British author Rachel Cusk’s new novel, Arlington Park is decidedly internal. At first glance, it bears a slight resemblance to Mrs. Dalloway in the way it delves deep into its characters’ psyches over the course of a day full of, well, everyday activities.

Of course, the comparison to the classic Virginia Woolf novel doesn’t hold up, because Cusk’s intentions are quite different. Cusk uses the group of housewives not only as main characters, but as vehicles with which to exact a more satirical agenda. Through these unhappy housewives, Cusk is taking aim at the privileged class in many ways, often trivializing the characters’ discontents.

Each of the five housewives in Arlington Park wish for their independence in one way or another. You can feel them, as their thoughts tumble and multiply in their heads, feeling bogged down in their comfortable lives, and the ways they push back are small. One, Solly, claims a personal victory for being the first in Arlington Park to rent out a room to a foreign exchange student. Marnie complains openly about her poor decision to leave London.
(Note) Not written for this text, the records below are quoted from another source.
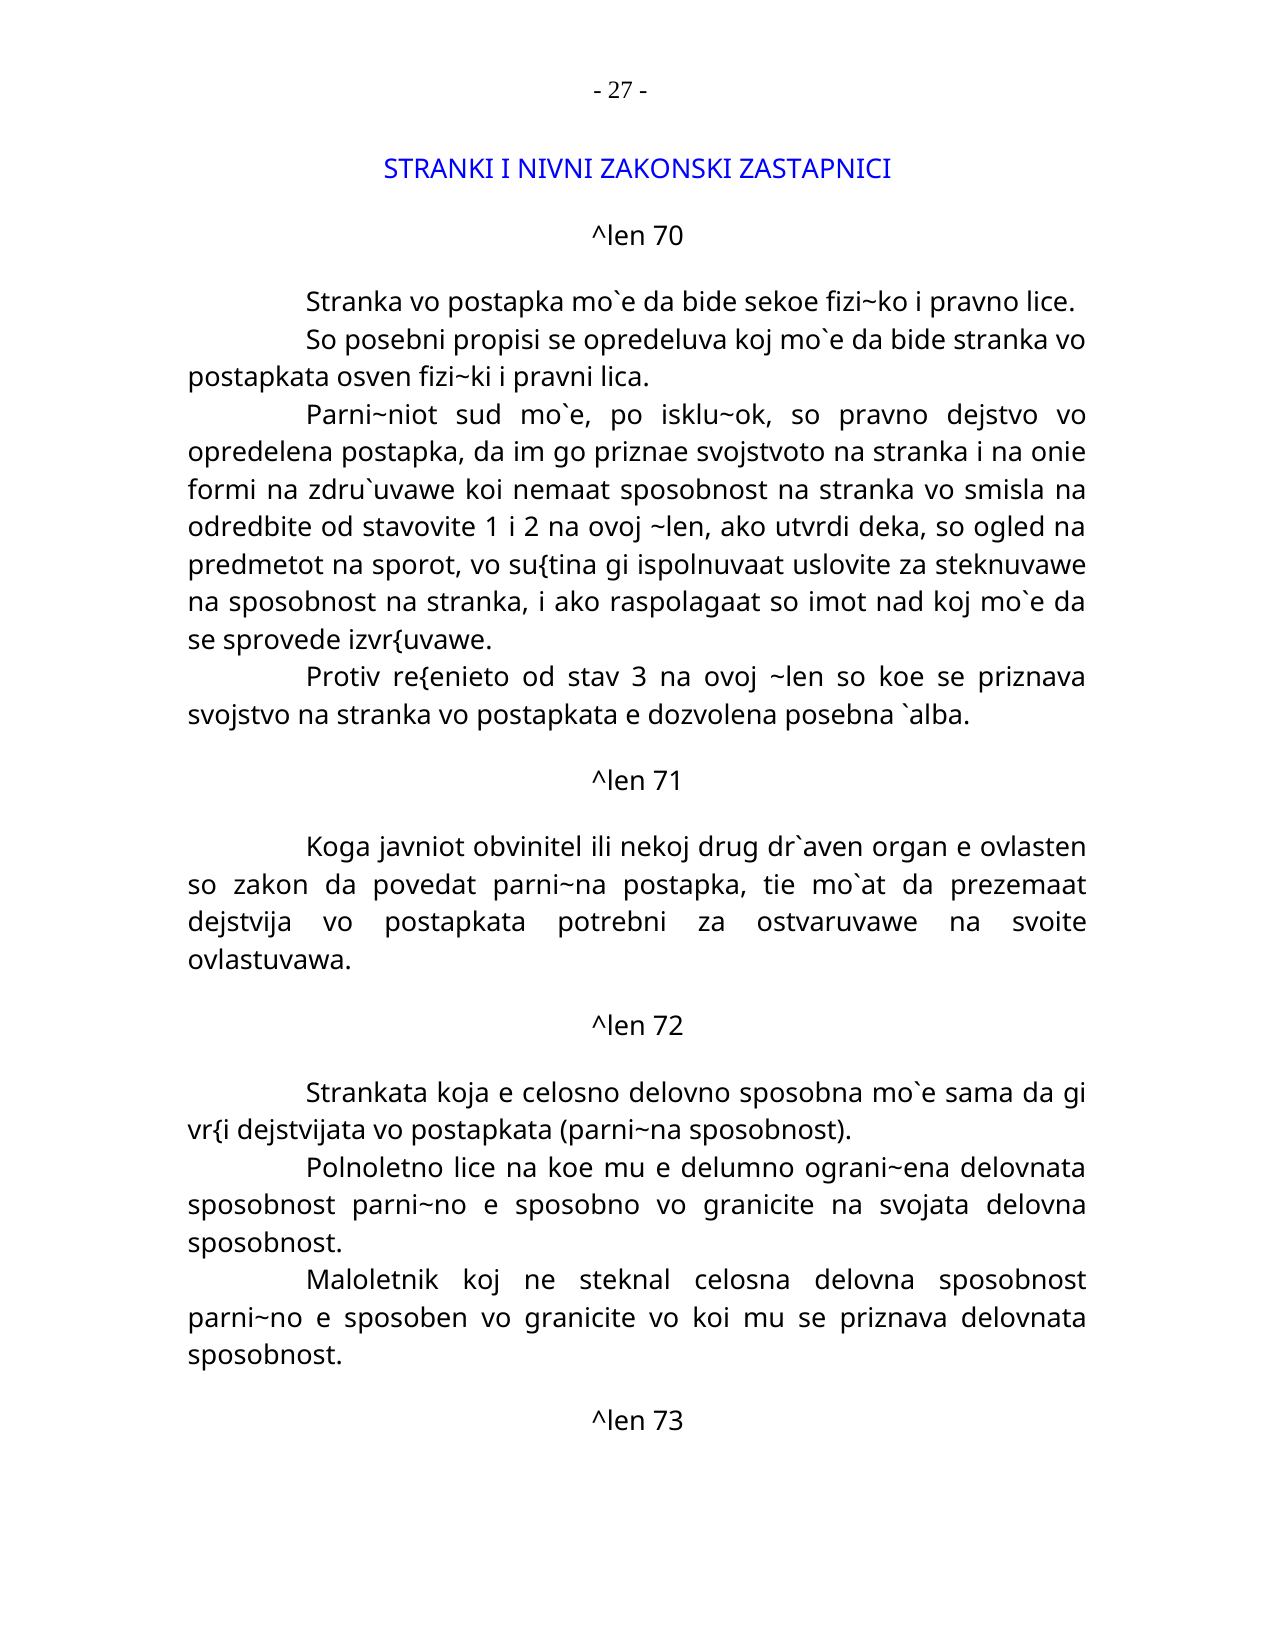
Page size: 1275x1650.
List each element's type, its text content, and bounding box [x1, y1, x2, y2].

text STRANKI I NIVNI ZAKONSKI ZASTAPNICI [187, 150, 1087, 187]
text So posebni propisi se opredeluva koj mo`e da bide stranka vo postapkata osven fizi~ki i pravni lica. [187, 319, 1087, 394]
text ^len 71 [187, 761, 1087, 798]
text Protiv re{enieto od stav 3 na ovoj ~len so koe se priznava svojstvo na stranka vo postapkata e dozvolena posebna `alba. [187, 657, 1087, 732]
text Polnoletno lice na koe mu e delumno ograni~ena delovnata sposobnost parni~no e sposobno vo granicite na svojata delovna sposobnost. [187, 1147, 1087, 1260]
text Maloletnik koj ne steknal celosna delovna sposobnost parni~no e sposoben vo granicite vo koi mu se priznava delovnata sposobnost. [187, 1260, 1087, 1372]
text Strankata koja e celosno delovno sposobna mo`e sama da gi vr{i dejstvijata vo postapkata (parni~na sposobnost). [187, 1072, 1087, 1147]
text ^len 72 [187, 1006, 1087, 1043]
text Stranka vo postapka mo`e da bide sekoe fizi~ko i pravno lice. [187, 282, 1087, 319]
text Koga javniot obvinitel ili nekoj drug dr`aven organ e ovlasten so zakon da povedat parni~na postapka, tie mo`at da prezemaat dejstvija vo postapkata potrebni za ostvaruvawe na svoite ovlastuvawa. [187, 827, 1087, 977]
text Parni~niot sud mo`e, po isklu~ok, so pravno dejstvo vo opredelena postapka, da im go priznae svojstvoto na stranka i na onie formi na zdru`uvawe koi nemaat sposobnost na stranka vo smisla na odredbite od stavovite 1 i 2 na ovoj ~len, ako utvrdi deka, so ogled na predmetot na sporot, vo su{tina gi ispolnuvaat uslovite za steknuvawe na sposobnost na stranka, i ako raspolagaat so imot nad koj mo`e da se sprovede izvr{uvawe. [187, 394, 1087, 657]
text ^len 70 [187, 216, 1087, 253]
text ^len 73 [187, 1402, 1087, 1438]
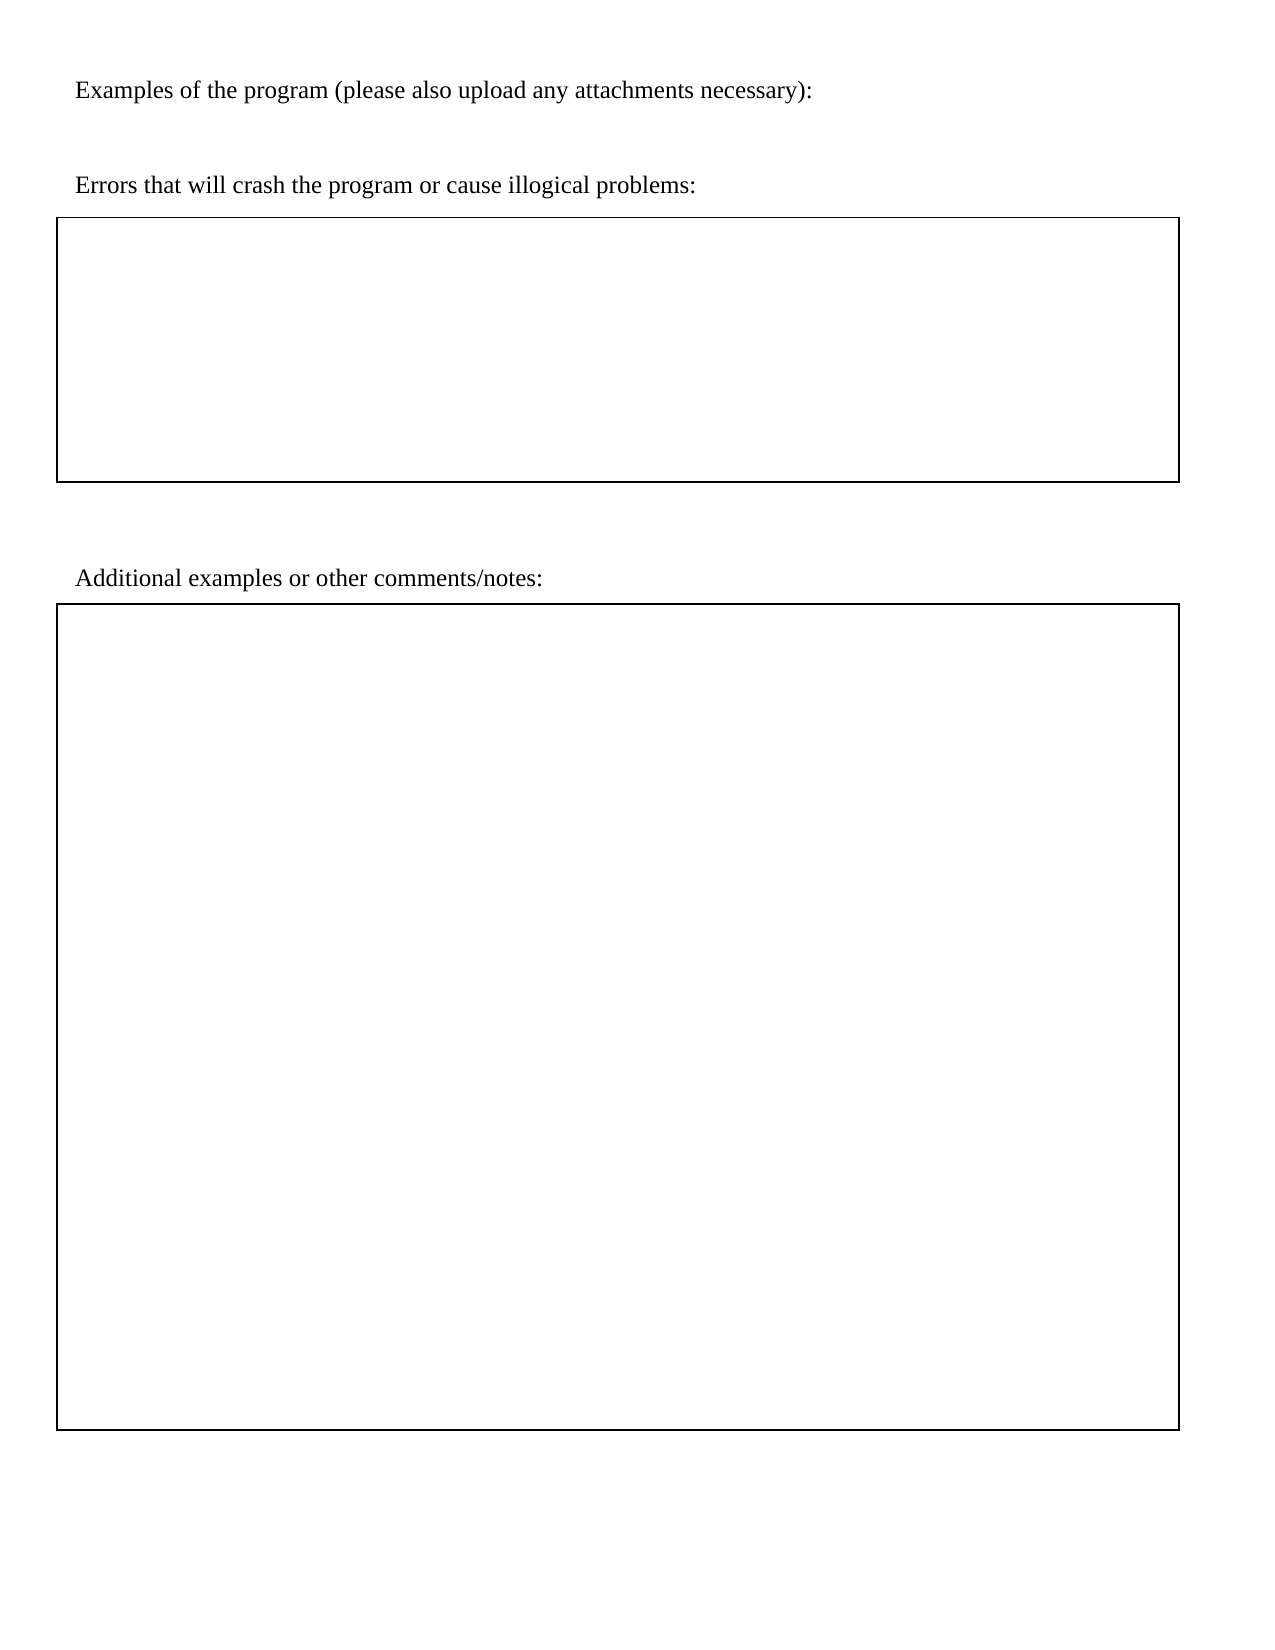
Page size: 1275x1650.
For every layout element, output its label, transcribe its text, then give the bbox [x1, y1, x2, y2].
Christine, while fighting with husband Joe, ogles her friend’s husband, Dave.

It’s in these details, the absurd and fruitless ways the women try to break out of their mold, that give the novel its most successful elements. A scene in which the group of women travel to a mall and try on revealing clothing, which they claim to be too old or out-of-shape for, is as hilarious as it is sad. And when the women lash out in frustration — handling a child too hard after it draws on a couch cushion, for example — the confused and self-loathing reactions are subtle and honest.

But the language of the book can be problematic overall. Where Woolf’s sentences coil themselves into knots only to untangle and then repeat the cycle, the formality of Cusk’s language here is mostly surface. In one way her heightened language and overuse of adverbs, and description overall, serves to create a cadence for the women’s confinement. It is a language that is mannered and often takes up too much space saying too little. And while that does sometimes match up with the quiet, quotidian action of the book, all too often the line between meaningful syntax and authorial excess is blurred.

It also manages to mash all the women together as the book moves along. We get inside a number of different heads, though our narrator remains outside of the story. Still, to move from mind to mind, one would expect even minor shifts in language, in sentence structure, in tone. But that doesn’t really happen in Arlington Park, and the sameness of the language renders the women’s troubles, and their stories, similarly vague. In one way, this could be the point to the novel. That we see the same fights happening over and over again, see the women wishing for a freedom they never really define, maybe Cusk is using them to get at a larger point. That these women put themselves in their situation, that they’ve made their cushy bed and must lie in it.

But this reading is as problematic as a reading free of satire. In either case, these women show an alarming lack of agency. Their stasis is very real, and well-rooted in everyday tasks, but their inability to push back in any way makes for characters the reader could pull for — if only they would meet you halfway. The small, silly rebellions the women attempt that are both charming and compelling early on don’t lead to anything substantive Their moments of defiance remain small, often internal, and eventually repetitive.

Arlington Park is good at setting up a distinct place, one we might not know, and establishing that world’s mood and manner. But, rather than use it as a foundation on which to layer complex and empathetic characters, Cusk has chosen to let the world act on the characters, and not the other way around.

Whether she’s on their side or not, Cusk stacks even their own natures against them and in the end, you’re tired of their complaints, and tired of the world they live in. But you can’t really blame them for being angry about their roles in Arlington Park. They don’t really have a fighting chance.